What I can tell you is that the forest does end. Not on a timeline you can predict or control, but it ends. And what's on the other side is something our culture has almost entirely failed to show you, which is part of why the forest feels so boundless. There are few cultural representations of the rewards that we can take heart from.
The tricksters in this forest are sophisticated. The wellness industry offering quick fixes and overnight transformations. The voices, internal and external, that measure this transition against a standard of youth you're supposed to be mourning. The comparison with other women's experiences, which are never quite the same as yours.
The urge to manage and optimise your way through something that actually requires you to feel it. Even lack of space to retreat and feel it, is missing in our culture.
These are the diversions that pull you off your own path, and they are very convincing, especially when the forest feels dark.
But here is what's different now compared to when you were preparing for birth. You've already learned to recognise a trickster.
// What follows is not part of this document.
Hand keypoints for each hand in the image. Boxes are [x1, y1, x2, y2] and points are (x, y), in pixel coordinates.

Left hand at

You've already practised staying the course when something was pulling you sideways. Your hormones are changing, yes, and with them your tolerance for things that don't serve you. That magnificent, hard-won indifference to what doesn't matter, the no fucks given and the ability to simply shrug off what once would have sent you sideways. That my wonderful witch is a superpower arriving exactly when you need it. That is your magic and your reward.
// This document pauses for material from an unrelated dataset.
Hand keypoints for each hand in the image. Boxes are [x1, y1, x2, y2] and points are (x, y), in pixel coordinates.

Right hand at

How you body communicates with you
What if hot flushes were not a malfunction, what if they are the body making the invisible visible. Something is rising, literally and physiologically, and it will be felt whether you choose to acknowledge it or not.
Your body is is enacting, physically, what is happening at every other level. You can lean into that deep reorganisation and shift, and sometimes, yes, it brings heat. Fire is transformational! You are a Phoenix...
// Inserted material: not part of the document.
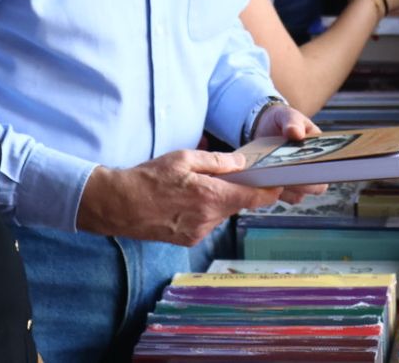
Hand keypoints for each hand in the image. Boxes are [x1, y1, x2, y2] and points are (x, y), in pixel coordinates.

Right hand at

When women who've been through this describe coming out the other side, the language they reach for is strikingly consistent. Lighter. Freer. More themselves than they've felt in years. A friend of mine described it recently as feeling the way she did at twelve, before the world started telling her who she was supposed to be. A playfulness that is often creativity returning in a new way, as though it had been composting in the dark and emerged into something richer.
That is individuation. That is what Jung meant when he talked about the second half of life as the more psychologically meaningful half as an emergence of the unfettered self.
Your mentors are already here
One of the gifts of this particular threshold is that the mentors are visible. Older women who've crossed to the other side and carry that settledness, that lightness, that quietly radical indifference to approval. The women who've stopped performing and started simply being. In the old stories, before they were sanitised into cautionary figures, these were the women who held the deepest knowledge. The crone and the wise woman in the forest, Baba Yaga, fearsome but full of wisdom if you are brave enough to ask.
You may already know some of these women. You may be becoming one. The two things are not mutually exclusive.
If you came to hypnobirthing and crossed that first threshold with intention and preparation, you already know something important about this process. You know that the only way is through. You know that the forest will thin and disappear behind you, even when it doesn't feel it.
This threshold is asking the same thing of you, in a different way. The same courage. The same willingness to stay your own course, the challenge to trust the deepest part of you. The path leads somewhere worth going, even when you cannot yet see where that is.
You know how to walk it, so walk it.